## Source material
:::

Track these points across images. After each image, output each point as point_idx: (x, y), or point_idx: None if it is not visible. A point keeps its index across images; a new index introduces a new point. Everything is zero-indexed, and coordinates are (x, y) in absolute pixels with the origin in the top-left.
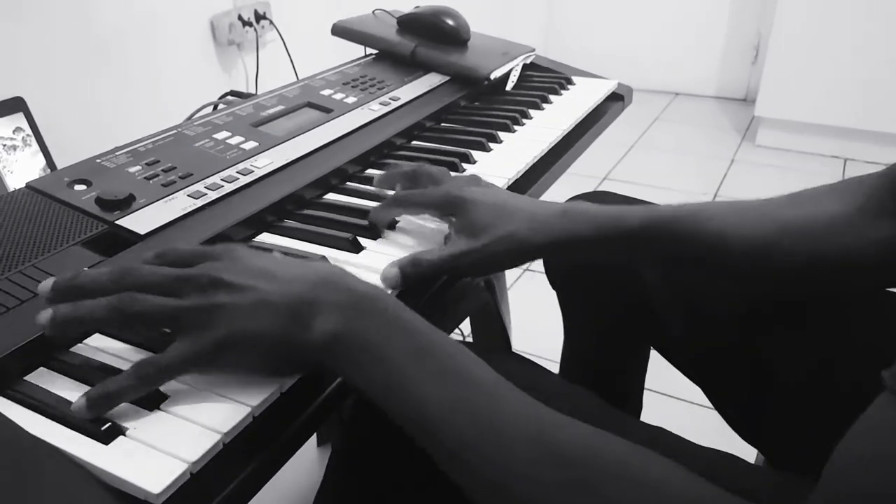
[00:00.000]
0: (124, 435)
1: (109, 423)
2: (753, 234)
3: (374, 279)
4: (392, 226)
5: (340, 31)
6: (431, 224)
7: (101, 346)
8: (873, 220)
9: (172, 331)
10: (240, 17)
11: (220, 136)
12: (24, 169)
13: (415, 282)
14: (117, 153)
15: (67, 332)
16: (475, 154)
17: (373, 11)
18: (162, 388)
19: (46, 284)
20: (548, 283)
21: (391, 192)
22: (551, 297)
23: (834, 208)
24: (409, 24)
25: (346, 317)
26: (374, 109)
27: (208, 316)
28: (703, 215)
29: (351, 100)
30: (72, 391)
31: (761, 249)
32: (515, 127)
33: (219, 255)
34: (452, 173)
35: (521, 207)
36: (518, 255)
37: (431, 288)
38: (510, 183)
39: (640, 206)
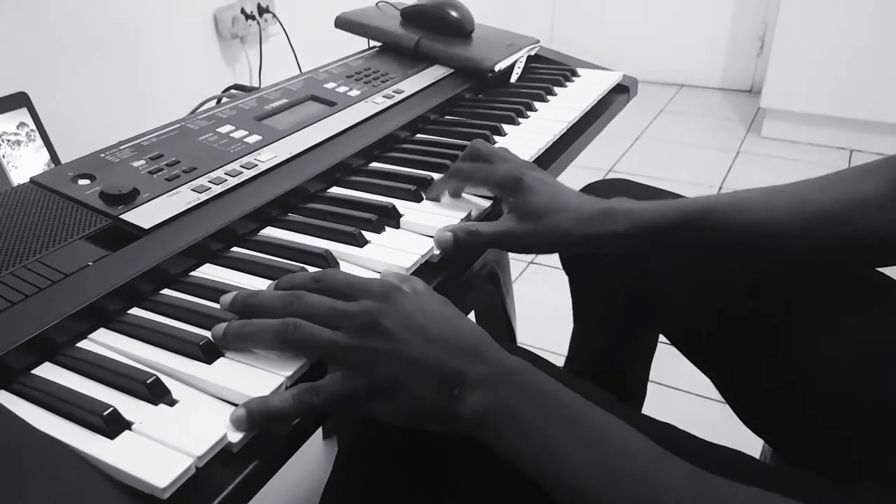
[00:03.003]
0: (130, 429)
1: (114, 418)
2: (787, 220)
3: (376, 276)
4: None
5: (344, 23)
6: (437, 218)
7: (107, 342)
8: None
9: (327, 363)
10: (243, 11)
11: (224, 129)
12: (28, 164)
13: (465, 249)
14: (121, 147)
15: (235, 348)
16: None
17: (376, 3)
18: (167, 383)
19: (227, 298)
20: (551, 277)
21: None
22: (556, 290)
23: (865, 189)
24: (413, 16)
25: (494, 393)
26: (378, 102)
27: (362, 360)
28: (736, 206)
29: (354, 93)
30: (77, 386)
31: (795, 235)
32: (520, 119)
33: (377, 296)
34: None
35: (570, 202)
36: (559, 245)
37: (437, 279)
38: None
39: (676, 200)
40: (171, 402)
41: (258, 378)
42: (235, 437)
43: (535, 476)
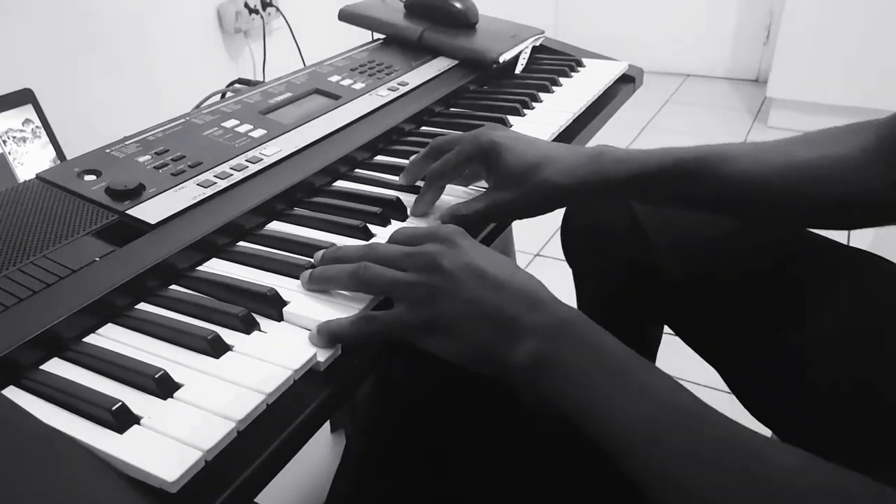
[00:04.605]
0: (139, 424)
1: (123, 412)
2: (773, 175)
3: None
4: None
5: (347, 16)
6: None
7: (115, 337)
8: (888, 159)
9: (393, 298)
10: (246, 5)
11: (229, 124)
12: (34, 160)
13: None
14: (126, 143)
15: (319, 289)
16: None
17: None
18: (175, 377)
19: (318, 254)
20: (557, 269)
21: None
22: (561, 283)
23: (850, 148)
24: (417, 7)
25: (547, 341)
26: (383, 95)
27: (422, 294)
28: (725, 156)
29: (359, 86)
30: (86, 381)
31: (783, 189)
32: (525, 111)
33: (441, 239)
34: None
35: (553, 153)
36: (552, 200)
37: None
38: None
39: (665, 148)
40: (180, 397)
41: (265, 372)
42: (243, 411)
43: (581, 425)
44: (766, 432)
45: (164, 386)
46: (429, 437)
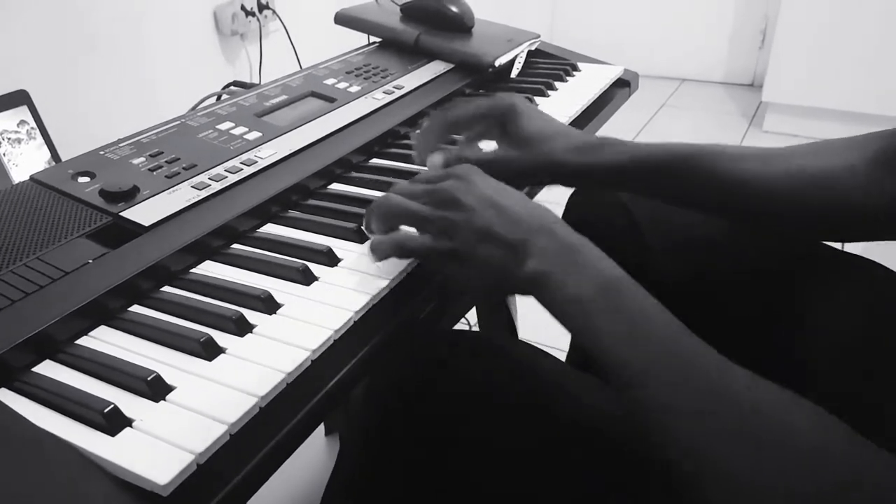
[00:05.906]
0: (131, 426)
1: (115, 415)
2: (775, 180)
3: (377, 267)
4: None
5: (343, 19)
6: None
7: (108, 339)
8: (888, 171)
9: (417, 229)
10: (243, 7)
11: (224, 126)
12: (28, 162)
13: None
14: (121, 145)
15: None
16: (481, 142)
17: None
18: (168, 380)
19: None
20: None
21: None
22: None
23: (853, 160)
24: (413, 11)
25: (552, 263)
26: (378, 98)
27: (443, 226)
28: (726, 156)
29: (354, 89)
30: (78, 383)
31: (781, 195)
32: None
33: (459, 176)
34: None
35: (563, 131)
36: (552, 172)
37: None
38: None
39: (670, 143)
40: (173, 399)
41: (258, 374)
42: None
43: (577, 340)
44: None
45: (156, 388)
46: (423, 442)
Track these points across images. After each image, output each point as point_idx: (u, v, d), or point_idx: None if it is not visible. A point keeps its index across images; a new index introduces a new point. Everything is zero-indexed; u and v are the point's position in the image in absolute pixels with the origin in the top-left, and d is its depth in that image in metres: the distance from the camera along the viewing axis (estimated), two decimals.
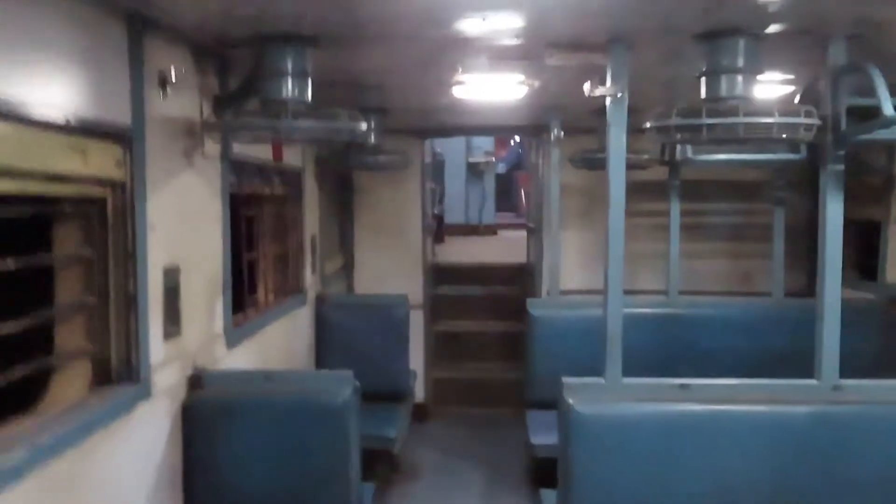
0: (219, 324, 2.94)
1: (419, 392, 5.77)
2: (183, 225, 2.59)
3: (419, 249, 5.85)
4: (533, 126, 5.60)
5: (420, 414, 5.74)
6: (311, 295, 4.51)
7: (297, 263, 4.25)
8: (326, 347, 4.64)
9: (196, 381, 2.63)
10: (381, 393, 4.09)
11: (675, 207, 4.64)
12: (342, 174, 5.60)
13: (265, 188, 3.69)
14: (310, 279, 4.51)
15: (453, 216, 11.13)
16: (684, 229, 4.97)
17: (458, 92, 3.58)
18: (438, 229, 9.33)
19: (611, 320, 2.67)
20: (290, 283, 4.18)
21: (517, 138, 23.61)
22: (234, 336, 3.08)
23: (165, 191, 2.42)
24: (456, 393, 6.17)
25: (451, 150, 10.98)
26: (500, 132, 5.85)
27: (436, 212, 8.52)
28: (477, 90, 3.53)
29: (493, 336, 6.50)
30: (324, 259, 4.93)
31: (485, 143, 11.60)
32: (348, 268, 5.78)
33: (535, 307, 4.60)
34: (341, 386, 2.67)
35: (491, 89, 3.51)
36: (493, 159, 11.62)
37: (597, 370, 2.62)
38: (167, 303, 2.41)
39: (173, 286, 2.45)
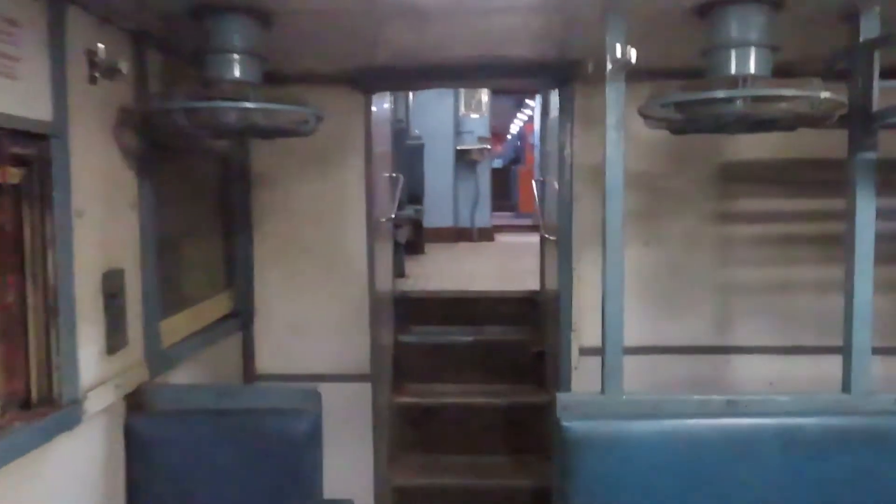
0: None
1: None
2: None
3: (363, 277, 3.46)
4: (556, 65, 3.22)
5: None
6: (96, 403, 2.12)
7: (41, 338, 1.91)
8: None
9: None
10: None
11: (866, 205, 2.22)
12: (222, 154, 3.21)
13: None
14: (97, 367, 2.14)
15: (438, 218, 8.75)
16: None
17: None
18: (416, 237, 6.94)
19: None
20: (14, 386, 1.83)
21: (517, 126, 21.35)
22: None
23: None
24: None
25: (434, 132, 8.59)
26: (501, 76, 3.34)
27: (410, 214, 6.12)
28: None
29: (491, 412, 4.11)
30: (164, 312, 2.58)
31: (478, 126, 9.22)
32: (243, 318, 3.39)
33: (570, 414, 2.28)
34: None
35: None
36: (490, 147, 9.24)
37: None
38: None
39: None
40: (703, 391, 2.67)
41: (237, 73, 2.18)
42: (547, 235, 3.72)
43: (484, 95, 9.15)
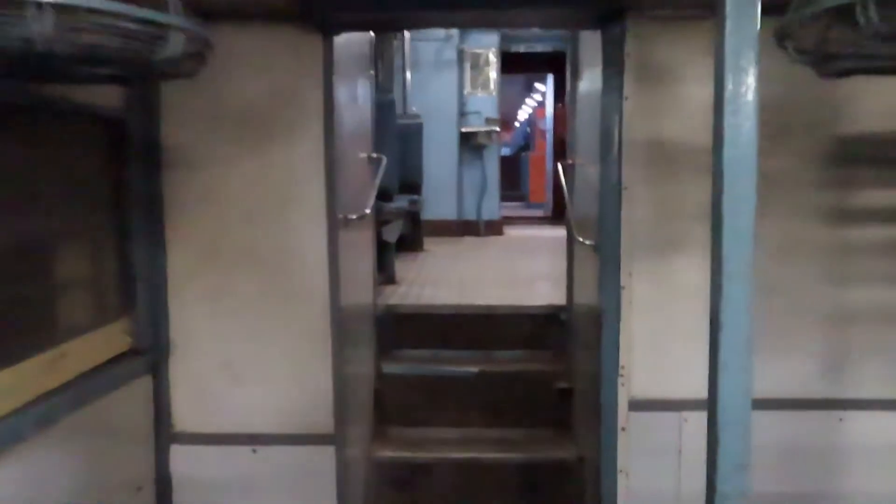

:::

## Your goal
Once you have counted the lines above that hold the word "absolute", report only that total.

## Result below
2